The scientists carry out statistic analyses of large amounts of sequence data using their algorithms and then feed the results into scientific computer programmes with modelling capabilities. “We then use open source software programmes to predict the spatial structure from the mutation patterns,” says Schug. “However, these results are often hugely flawed. We therefore restrict the search to those parts of the three-dimensional protein structure that are located side by side. We know this from the statistical analyses performed. This considerably improves the calculations. After a few days of computing, we receive suggestions on the most likely structures.” It goes without saying that these computing processes lead to huge amounts of data – big data, as Schug calls them. The physicist is convinced that if the data are cleverly analysed, they will come up with other useful results as well.

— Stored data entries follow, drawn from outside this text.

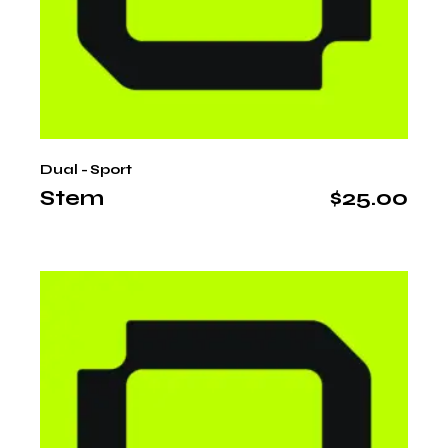
Dual - Sport
Stem
$
25.00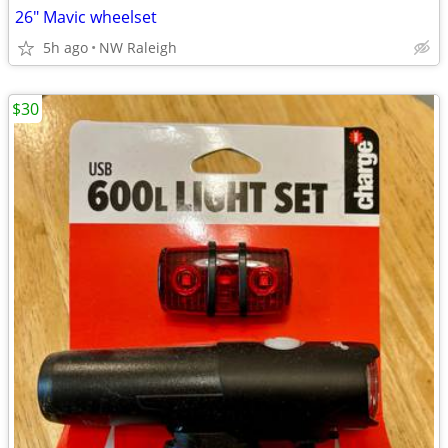
26" Mavic wheelset
5h ago
NW Raleigh
$30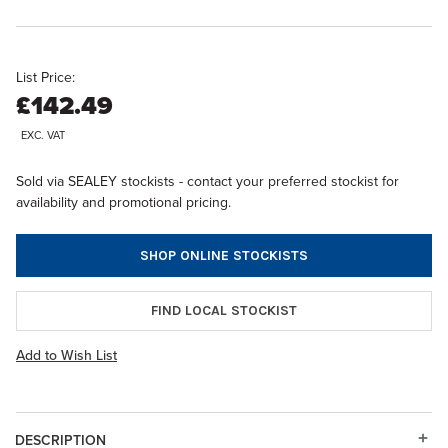
List Price:
£142.49
EXC. VAT
Sold via SEALEY stockists - contact your preferred stockist for
availability and promotional pricing.
SHOP ONLINE STOCKISTS
FIND LOCAL STOCKIST
Add to Wish List
DESCRIPTION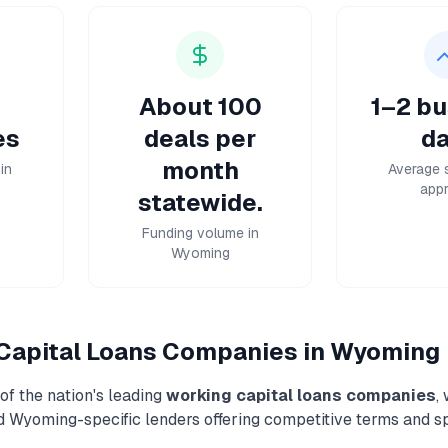
About 100
1–2 bu
es
deals per
da
month
in
Average 
appr
statewide.
Funding volume in
Wyoming
Capital Loans
Companies in
Wyoming
f the nation's leading
working capital loans
companies
,
nd
Wyoming
-specific lenders offering competitive terms and s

The Karlsruhe researchers have come up with their first concrete result: they have determined the three-dimensional structure of riboswitches, RNA elements that bind to other molecules by forming a three-dimensional structure. These riboswitches can regulate gene expression. Although the spatial configuration of some riboswitches is already known, it is nevertheless quite difficult to obtain these molecules in the crystalline form necessary for experimental analyses. In a proof-of-principle test, the researchers used their method to predict the structures of six RNA riboswitch families. “We have not yet achieved the experimental resolution, but our results are already pretty good,” says Schug.
Schug and his team have recently been awarded the “Google Faculty Research Award” for this approach that enables them to predict the 3D structure of RNA. The prize is awarded to selected academic research projects in the fields of computer science, the engineering sciences and related areas. The Google grant supports the SCC project for a period of one year with funds totalling 50,000 US dollars.
Schug plans to use the funding to refine the methods. However, he also wants to continue his work with ribonucleic acids. “Although analysing ribonucleic acids is far more difficult than analysing proteins, we have come up with some fairly spectacular results,” says the scientist. And Google is likely to provide us with further support, notably for our work with databases.” The KIT statisticians also plan to involve life scientists in their experiments and are currently working on establishing the first collaborative projects with experimental scientists who “know biological systems far better than us statisticians,” as the physicist says. The long-term goal is to carry out genome-wide analyses and identify the 3D structure of all kinds of proteins and nucleic acids.